=== Task A ===
Translate this sentence from the article about the Lynx squadron visit into Spanish: "The Republic of Korea Navy have recently purchased 8 AgustaWestland AW159 aircraft, the first of which will be delivered from the UK next year."
=== Task B ===
Carry on the article about the Royal Navy squadron's visit to South Korea, starting after its last sentence.
Exercise passage Start Marker
A small team of personnel from the Royal UK Navy’s 815 Naval Air Squadron (NAS), based at RNAS Yeovilton, visited South Korea to develop operating and maintenance procedures for the Lynx aircraft that both nations operate.
815 Squadron, which currently operates the Lynx Mk8 aircraft, hold an affiliation with the Republic of Korea Navy’s 627 Squadron, who use a similar variant of the Lynx helicopter, made by AgustaWestland in Yeovil.
The affiliation, which was established in December 2013 as a way of enhancing interoperability between the two nations’ Navies, is also being used by both Squadrons as an opportunity to review each other’s operating practices to heighten the military capability offered by the versatile Lynx aircraft and strengthen flight safety knowledge.
Whilst 815 have been operating versions of the Lynx helicopter since 1981, the relationship with Korea’s Navy and 627 Squadron has been able to add tangible insight into how the aircraft, and its successor the AgustaWestland AW159 Wildcat can be operated into the future.
The Commanding Officer of 815 Squadron, Commander Alistair Haigh, commented: “The Republic of Korea Navy is hugely experienced and accomplished operators of the Lynx Maritime Attack Helicopter.
“Over the years we have evolved slightly differing way of operating this flexible helicopter in different operational situations.
“It is hugely beneficial for us to now look at these differences and see how the tactics and techniques used by each other can be applied to increase our own capabilities.”
The Republic of Korea Navy have recently purchased 8 AgustaWestland AW159 aircraft, the first of which will be delivered from the UK next year.
Exercise passage End Marker
Given entries Start Marker
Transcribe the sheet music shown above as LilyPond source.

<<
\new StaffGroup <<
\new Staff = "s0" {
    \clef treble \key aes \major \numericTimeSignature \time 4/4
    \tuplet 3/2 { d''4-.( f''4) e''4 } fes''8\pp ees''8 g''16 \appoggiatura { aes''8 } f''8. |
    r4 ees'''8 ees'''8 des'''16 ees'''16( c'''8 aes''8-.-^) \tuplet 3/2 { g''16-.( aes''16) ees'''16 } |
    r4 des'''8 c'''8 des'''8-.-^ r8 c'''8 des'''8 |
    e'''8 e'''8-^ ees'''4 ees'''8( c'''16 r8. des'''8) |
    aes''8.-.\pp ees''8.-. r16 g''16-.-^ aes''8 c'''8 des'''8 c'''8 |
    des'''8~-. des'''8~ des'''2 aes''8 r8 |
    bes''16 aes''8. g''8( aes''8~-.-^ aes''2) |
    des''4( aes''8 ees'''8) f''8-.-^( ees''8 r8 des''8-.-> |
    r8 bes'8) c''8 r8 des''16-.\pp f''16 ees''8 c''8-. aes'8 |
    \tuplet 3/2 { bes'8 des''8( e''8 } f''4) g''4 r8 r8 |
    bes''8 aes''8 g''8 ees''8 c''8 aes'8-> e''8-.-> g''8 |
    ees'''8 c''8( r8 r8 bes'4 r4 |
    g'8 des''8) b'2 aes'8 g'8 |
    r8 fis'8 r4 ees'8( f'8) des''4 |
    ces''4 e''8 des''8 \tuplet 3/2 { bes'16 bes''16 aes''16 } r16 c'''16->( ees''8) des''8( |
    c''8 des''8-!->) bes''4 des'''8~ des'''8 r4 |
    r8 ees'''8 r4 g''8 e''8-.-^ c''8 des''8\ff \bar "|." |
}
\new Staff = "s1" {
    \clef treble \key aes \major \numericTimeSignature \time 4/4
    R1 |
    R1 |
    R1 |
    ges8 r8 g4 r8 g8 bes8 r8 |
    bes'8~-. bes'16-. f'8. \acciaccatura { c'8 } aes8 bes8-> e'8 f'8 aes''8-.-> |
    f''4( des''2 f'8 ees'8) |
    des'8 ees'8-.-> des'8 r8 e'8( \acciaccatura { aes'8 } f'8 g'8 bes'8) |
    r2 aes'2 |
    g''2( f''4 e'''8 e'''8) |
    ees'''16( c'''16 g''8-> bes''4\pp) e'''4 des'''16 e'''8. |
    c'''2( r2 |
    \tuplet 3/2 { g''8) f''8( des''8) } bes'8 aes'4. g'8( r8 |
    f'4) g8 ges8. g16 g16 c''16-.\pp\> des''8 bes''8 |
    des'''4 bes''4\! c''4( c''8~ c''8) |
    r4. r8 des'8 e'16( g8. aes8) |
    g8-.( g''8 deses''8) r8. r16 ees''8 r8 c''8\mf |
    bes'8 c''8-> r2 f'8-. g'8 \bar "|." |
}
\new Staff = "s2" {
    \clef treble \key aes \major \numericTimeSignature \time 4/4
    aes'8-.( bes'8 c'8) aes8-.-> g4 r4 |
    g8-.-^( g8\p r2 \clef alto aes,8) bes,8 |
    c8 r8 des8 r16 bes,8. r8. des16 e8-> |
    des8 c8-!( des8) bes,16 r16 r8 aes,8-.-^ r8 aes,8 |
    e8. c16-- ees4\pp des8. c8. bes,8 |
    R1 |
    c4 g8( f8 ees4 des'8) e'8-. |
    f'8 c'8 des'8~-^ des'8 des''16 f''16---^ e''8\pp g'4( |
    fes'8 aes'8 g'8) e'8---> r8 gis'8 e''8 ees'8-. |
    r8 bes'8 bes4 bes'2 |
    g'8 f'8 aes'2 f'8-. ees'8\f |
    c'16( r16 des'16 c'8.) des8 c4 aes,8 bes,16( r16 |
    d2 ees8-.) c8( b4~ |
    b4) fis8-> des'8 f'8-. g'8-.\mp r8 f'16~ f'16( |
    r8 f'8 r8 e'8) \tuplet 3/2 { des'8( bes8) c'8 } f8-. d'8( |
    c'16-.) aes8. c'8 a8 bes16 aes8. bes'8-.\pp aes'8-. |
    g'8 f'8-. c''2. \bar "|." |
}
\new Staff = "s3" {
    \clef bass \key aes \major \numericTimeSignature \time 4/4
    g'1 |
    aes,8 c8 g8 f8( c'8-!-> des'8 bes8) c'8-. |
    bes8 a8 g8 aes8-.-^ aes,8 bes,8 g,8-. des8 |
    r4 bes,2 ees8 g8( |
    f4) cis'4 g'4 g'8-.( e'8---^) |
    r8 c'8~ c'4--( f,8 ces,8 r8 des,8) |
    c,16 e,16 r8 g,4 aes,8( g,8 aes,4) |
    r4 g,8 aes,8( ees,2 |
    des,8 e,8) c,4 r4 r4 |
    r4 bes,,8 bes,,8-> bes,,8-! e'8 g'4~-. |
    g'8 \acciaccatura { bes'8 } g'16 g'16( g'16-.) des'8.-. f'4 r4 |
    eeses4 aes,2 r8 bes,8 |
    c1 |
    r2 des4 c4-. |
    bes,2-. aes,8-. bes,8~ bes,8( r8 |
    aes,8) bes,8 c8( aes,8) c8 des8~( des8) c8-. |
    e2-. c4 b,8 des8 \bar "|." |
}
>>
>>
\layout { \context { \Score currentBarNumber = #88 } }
Given entries End Marker
=== Task output A ===
La Armada de la República de Corea ha adquirido recientemente 8 aeronaves AgustaWestland AW159, la primera de las cuales será entregada desde el Reino Unido el próximo año.

=== Task output B ===
The visit allowed Engineers and Aircrew to share Lynx-to-Wildcat transition planning knowledge, helping the Koreans to understand steps that the Royal Navy have already taken to train technicians and aircrew to operate the new Aircraft.
Before returning to the UK, the deputation visited the National Korean War Memorial in Seoul, to pay their respects to those from the UK who had fought in the 1950-1953 Korean War.
Britain was second only to the United States in the contribution it made to the UN effort in Korea, with 87,000 British troops and sailors taking part in the conflict. Over 1,000 British servicemen lost their lives.
The delegation from 815 Squadron arrived at the Memorial to lay a wreath and the large plaques, containing the names of those who had been killed from the 21UN-nations that participated in the war, were being cleaned and polished by Korean school children.
Lt Ben Dando, 815’s Squadron Warfare Officer said: “It is clear that the war, and the efforts played by the huge numbers of personnel sent to fight here, are still vividly remembered across the country.
“In particular, the School children cleaning the monument were sincere in expressing their appreciation.”